In the second half of the book, the author describes the collapse of the Kuomintang front below the Yangtse, when the Japanese chose to isolate and starve South China. He describes an existence divorced from the realities of the war; architects at universities who hopefully describe a world to build after the victory are shot with their students; the nightlife and the unusual yet vibrant mixture of cultural and nationality is wiped away by the Japanese offensive taking place at the same time as D-Day, the collapse of Fascist Italy, and the Soviet victories over Germany. Famine visits the landscape yet the peasants are bled dry by the government's and their middlemen's exactions. Meanwhile the propaganda machine depicts a China opposite the grim reality on the ground. No doubt as today some politician or high-ranking officer was bruiting fake news about nonexistent progress.
His analysis of US foreign policy, as governed by businessmen and amateurs, makes sobering reading, and can be easily applied to our current debacles.
Might be my favorite book on China to date. Peck is a remarkably keen observer who elevates his firsthand accounts of living and working in (mostly Nationalist) China during World War II into a sweeping historical opus. Some of the prominent themes include the incompetence of the KMT government under Chiang Kai Shek, the plight of the peasants under China's feudal land system, the surprisingly entangled relationships between the KMT, Japanese occupiers, and puppet coastal elite...
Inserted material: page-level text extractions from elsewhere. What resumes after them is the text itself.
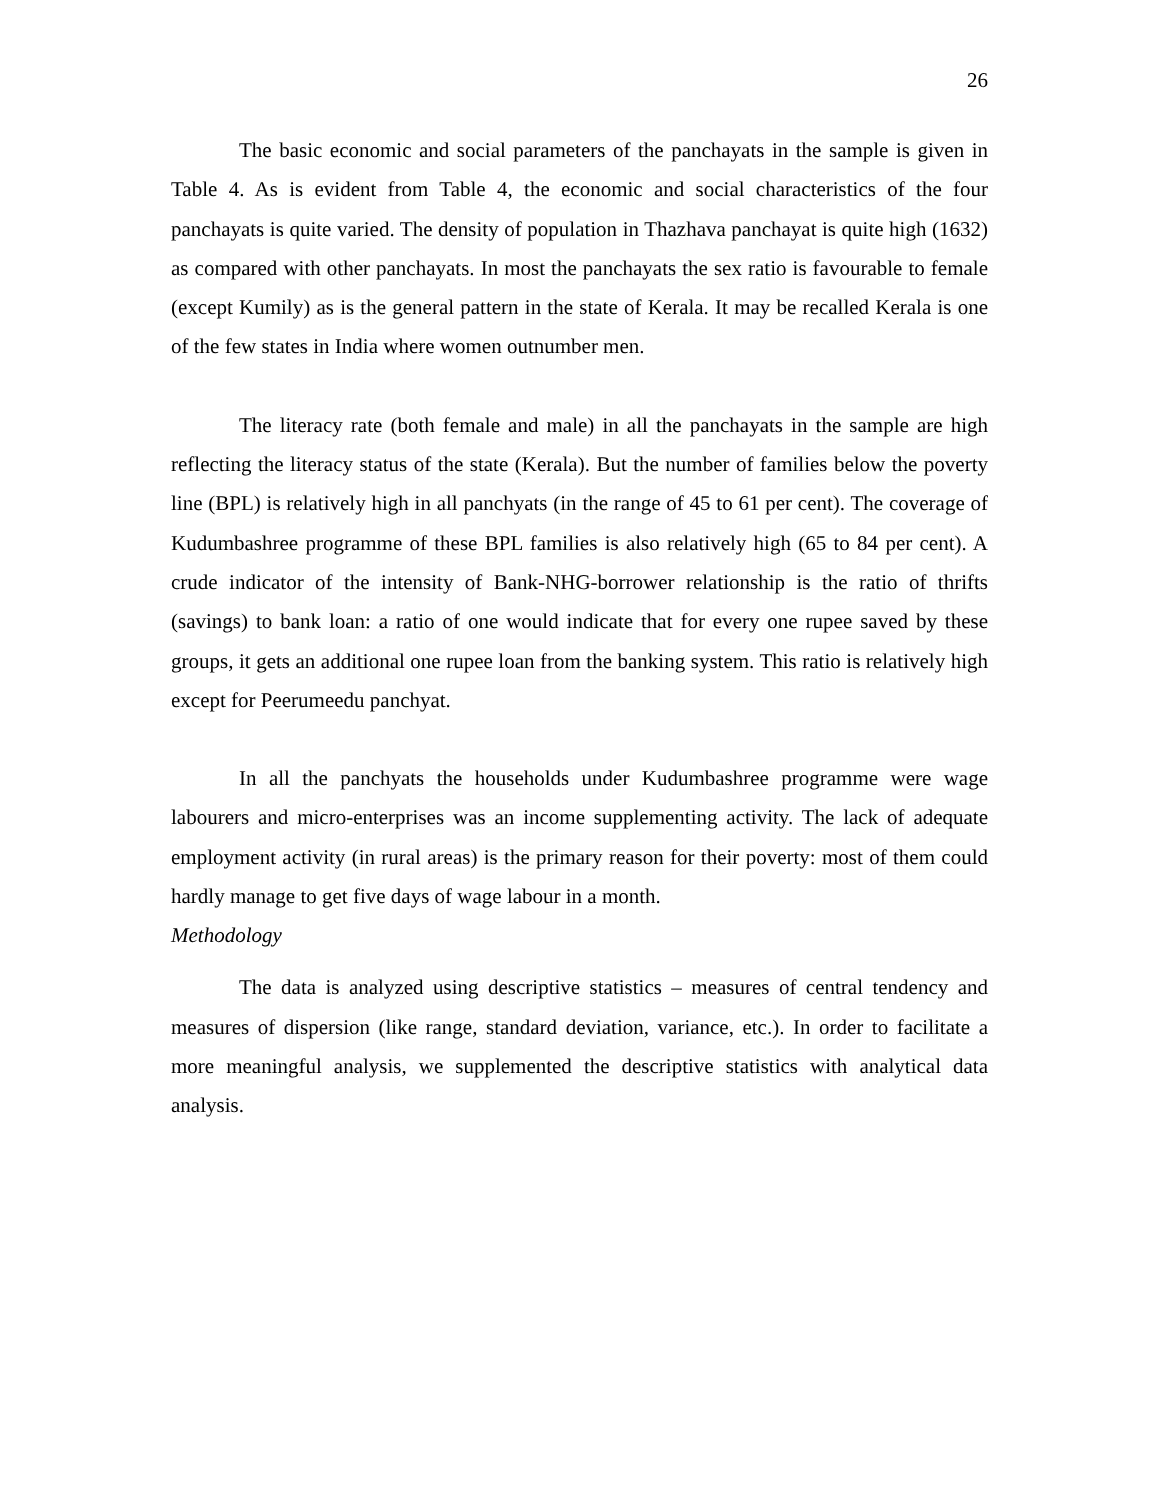26
The basic economic and social parameters of the panchayats in the sample is given in Table 4. As is evident from Table 4, the economic and social characteristics of the four panchayats is quite varied. The density of population in Thazhava panchayat is quite high (1632) as compared with other panchayats. In most the panchayats the sex ratio is favourable to female (except Kumily) as is the general pattern in the state of Kerala. It may be recalled Kerala is one of the few states in India where women outnumber men.
The literacy rate (both female and male) in all the panchayats in the sample are high reflecting the literacy status of the state (Kerala). But the number of families below the poverty line (BPL) is relatively high in all panchyats (in the range of 45 to 61 per cent). The coverage of Kudumbashree programme of these BPL families is also relatively high (65 to 84 per cent). A crude indicator of the intensity of Bank-NHG-borrower relationship is the ratio of thrifts (savings) to bank loan: a ratio of one would indicate that for every one rupee saved by these groups, it gets an additional one rupee loan from the banking system. This ratio is relatively high except for Peerumeedu panchyat.
In all the panchyats the households under Kudumbashree programme were wage labourers and micro-enterprises was an income supplementing activity. The lack of adequate employment activity (in rural areas) is the primary reason for their poverty: most of them could hardly manage to get five days of wage labour in a month.
Methodology
The data is analyzed using descriptive statistics – measures of central tendency and measures of dispersion (like range, standard deviation, variance, etc.). In order to facilitate a more meaningful analysis, we supplemented the descriptive statistics with analytical data analysis.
Of course Peck writes about the Flying Tigers, Nanjing Massacre, and other (in)famous events of the Chinese theatre, but he does so with a fresh take. For example, instead of focusing on the heroic stories of the Flying Tigers, Peck highlights the interaction between the Chinese coolies building the 14th Air Force airfields and American servicemen, the complacence in the KMT armed forces caused by the arrival of "miracle" American machines, and how the strategic disagreements between Chennault and Stilwell manifested on the ground. He convincingly cuts through all the propaganda of the era and presents a refreshingly clear view of wartime China.
Two Kinds of Time deserves the full five stars because it completely opened my eyes to this period in history. From bribing pirates for passage into China to experiencing Japanese bombings to meeting with Madame Chiang, Peck has really written a living history. It's a shame that Peck wasn't around for the pivotal developments in China during the latter half of the 20th century. I have no doubt that a sequel to Two Kinds of Time would have been as timeless a work of history.
Graham Peck first went to China just out of Yale in the mid 1930s. "Two Kinds of Time" is the follow-on volume to "Through China's Great Wall" which was published in 1940. A fine sketch artist, Peck illustrates his book with impressions of the people and places that he saw in the last decade of Republican China.
The Pacific theater of World War II and the Chinese civil war seen by a US writer living in Kuomintang China. Vivid depiction of what it was like for ordinary Chinese. Chiang Kai-shek comes out looking very bad indeed.